Members of Associate Professor Dong Wang's research group, the Social Sensing and Intelligence Lab, will present their research at the Web Conference 2024, which will be held from May 13-17 in Singapore. The Web Conference is the premier venue to present and discuss progress in research, development, standards, and applications of topics related to the Web.
Teaching Assistant Professor Yang Zhang will present the paper, "SymLearn: A Symbiotic Crowd-AI Collective Learning Framework to Web-based Healthcare Policy Adherence Assessment." SymLearn is a novel framework that combines crowdsourcing and AI to assess public adherence to healthcare policies like mask-wearing during events like COVID-19. The key innovation is establishing a mutually beneficial relationship between crowd workers and AI models. While AI rapidly analyzes social media data, humans can fix AI errors, and AI can guide humans to subtle visual details. Insights from SymLearn highlight frontiers in human-AI collective intelligence systems.

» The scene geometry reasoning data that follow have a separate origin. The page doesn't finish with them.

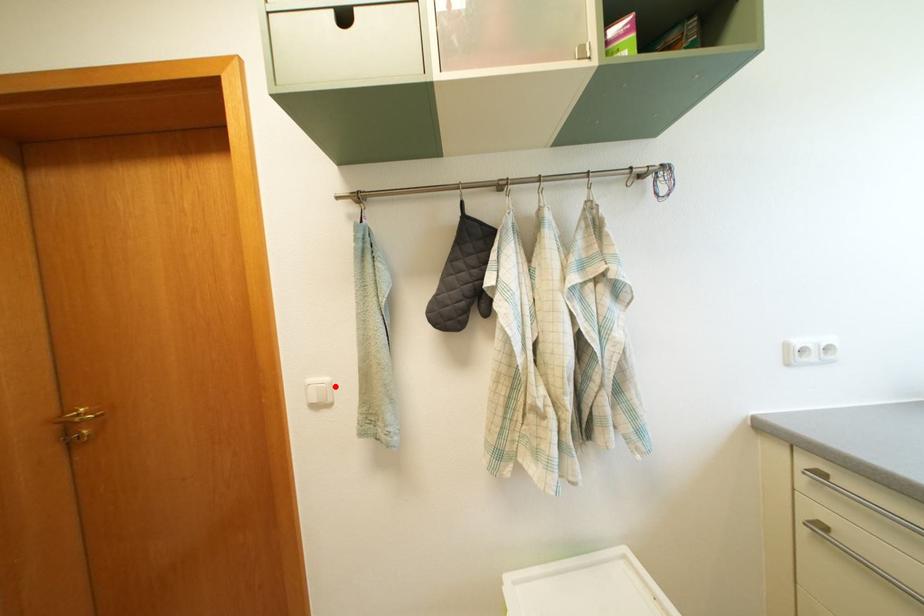
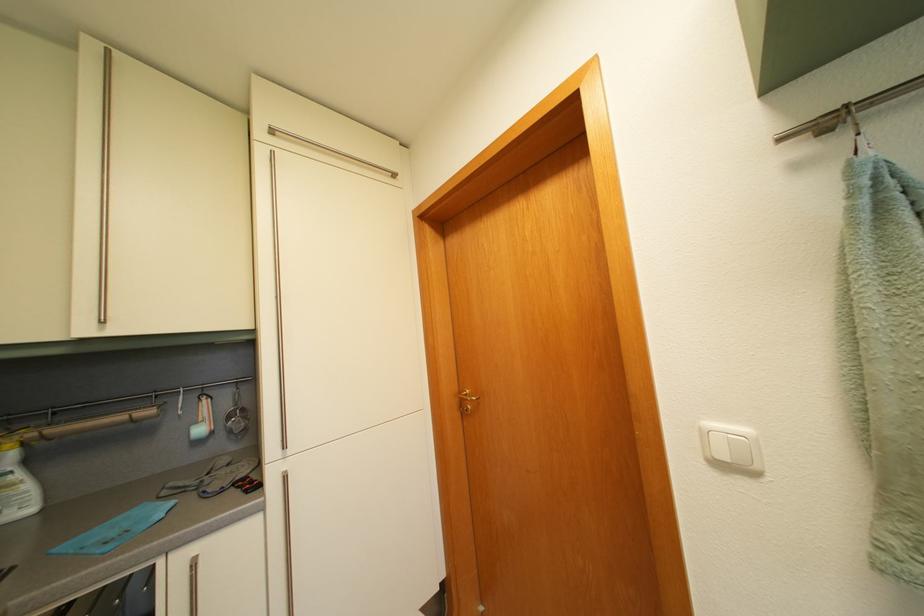
Find the pixel in the second image that matches the highlighted location in the first image.

(755, 438)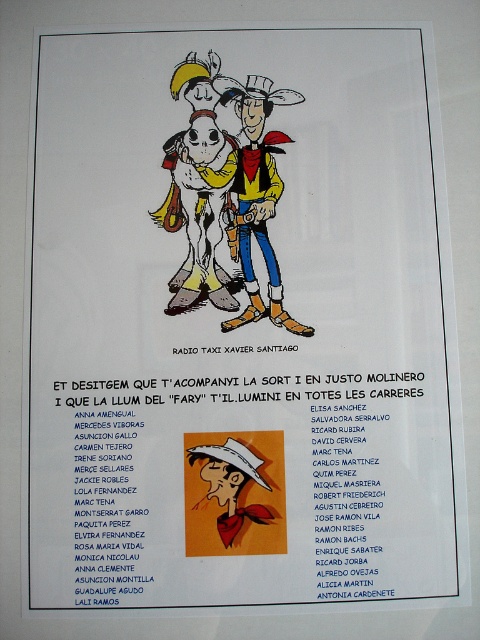
Consider the image. You are designing a poster and want to ensure the matte yellow cowboy hat at upper center and the white matte cowboy hat at center are proportionally sized. According to the image, which hat should be made bigger to maintain the correct proportions?

The matte yellow cowboy hat at upper center should be made bigger since it is larger in size than the white matte cowboy hat at center according to the description.

You are designing a promotional poster and need to ensure the matte yellow cowboy at center and the white matte cowboy hat at center are proportionally accurate. Based on the image, which object should be scaled down to maintain the correct proportions?

The white matte cowboy hat at center should be scaled down because the matte yellow cowboy at center is larger in size compared to the white matte cowboy hat at center, so reducing the hat size will maintain proper proportions.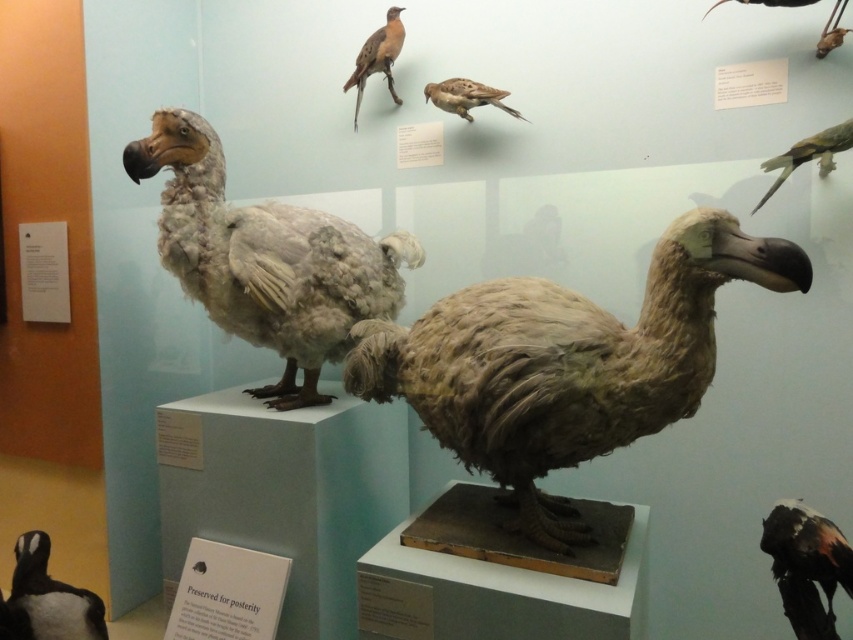
Question: Based on their relative distances, which object is farther from the black glossy bird at lower right?

Choices:
 (A) smooth brown beak at upper right
 (B) brown fuzzy dodo at center

Answer: (A)

Question: Is black matte penguin at lower left in front of brown speckled feathers at upper center?

Choices:
 (A) yes
 (B) no

Answer: (A)

Question: Among these points, which one is farthest from the camera?

Choices:
 (A) (462, 109)
 (B) (811, 3)

Answer: (A)

Question: In this image, where is brown fuzzy dodo at center located relative to black matte penguin at lower left?

Choices:
 (A) right
 (B) left

Answer: (A)

Question: Which of these objects is positioned farthest from the brown matte bird at upper center?

Choices:
 (A) brown speckled feathers at upper center
 (B) black matte penguin at lower left

Answer: (B)

Question: Does brown fuzzy dodo at center come behind smooth brown beak at upper right?

Choices:
 (A) yes
 (B) no

Answer: (B)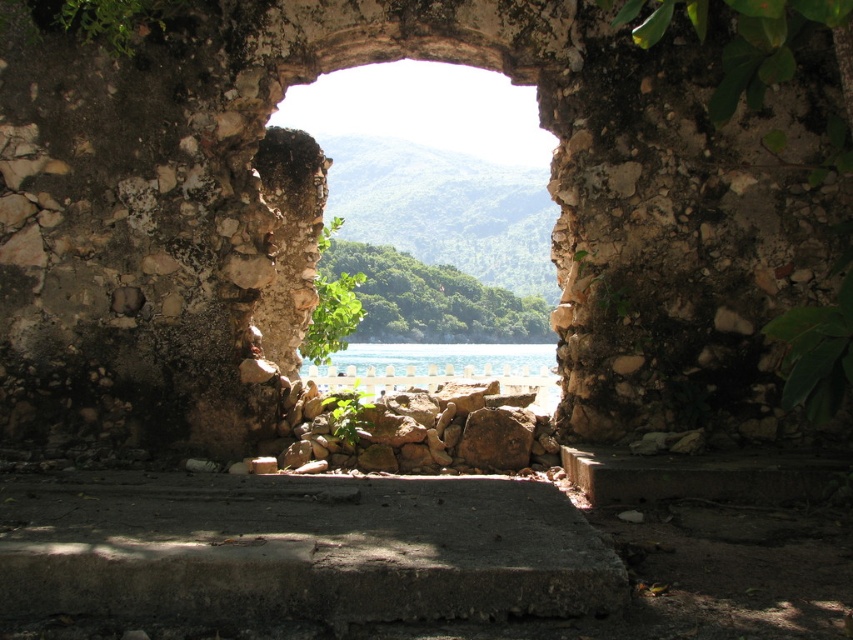
Question: Which of the following is the farthest from the observer?

Choices:
 (A) natural stone window at center
 (B) clear blue water at center

Answer: (B)

Question: Which object is closer to the camera taking this photo?

Choices:
 (A) clear blue water at center
 (B) natural stone window at center

Answer: (B)

Question: Is natural stone window at center below clear blue water at center?

Choices:
 (A) yes
 (B) no

Answer: (B)

Question: Which point appears farthest from the camera in this image?

Choices:
 (A) (538, 364)
 (B) (422, 122)

Answer: (B)

Question: Is natural stone window at center bigger than clear blue water at center?

Choices:
 (A) no
 (B) yes

Answer: (B)

Question: Is natural stone window at center bigger than clear blue water at center?

Choices:
 (A) yes
 (B) no

Answer: (A)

PhD student Lanyu Shang will present the paper, "MMAdapt: A Knowledge-Guided Multi-Source Multi-Class Domain Adaptive Framework for Early Health Misinformation Detection." In this paper, Shang and her collaborators propose a novel AI framework called MMAdapt that can detect misinformation related to new and emerging health issues at an early stage. MMAdapt leverages resources from well-studied health domains like cancer and COVID-19 to identify misinformation in new emergent areas like the 2022 Mpox outbreak. It can discern not just false claims, but partially misleading content containing a mixture of accurate and inaccurate statements that can be even more convincing to the public. The researchers aim to enable timely interventions by platforms and agencies when new public health issues arise.
The primary research focus of the Social Sensing and Intelligence Lab lies in the emerging area of human-centered AI, AI for social good, and cyber-physical systems in social spaces. The lab develops interdisciplinary theories, techniques, and tools for fundamentally understanding, modeling, and evaluating human-centered computing and information (HCCI) systems, and for accurately reconstructing the correct "state of the world," both physical and social.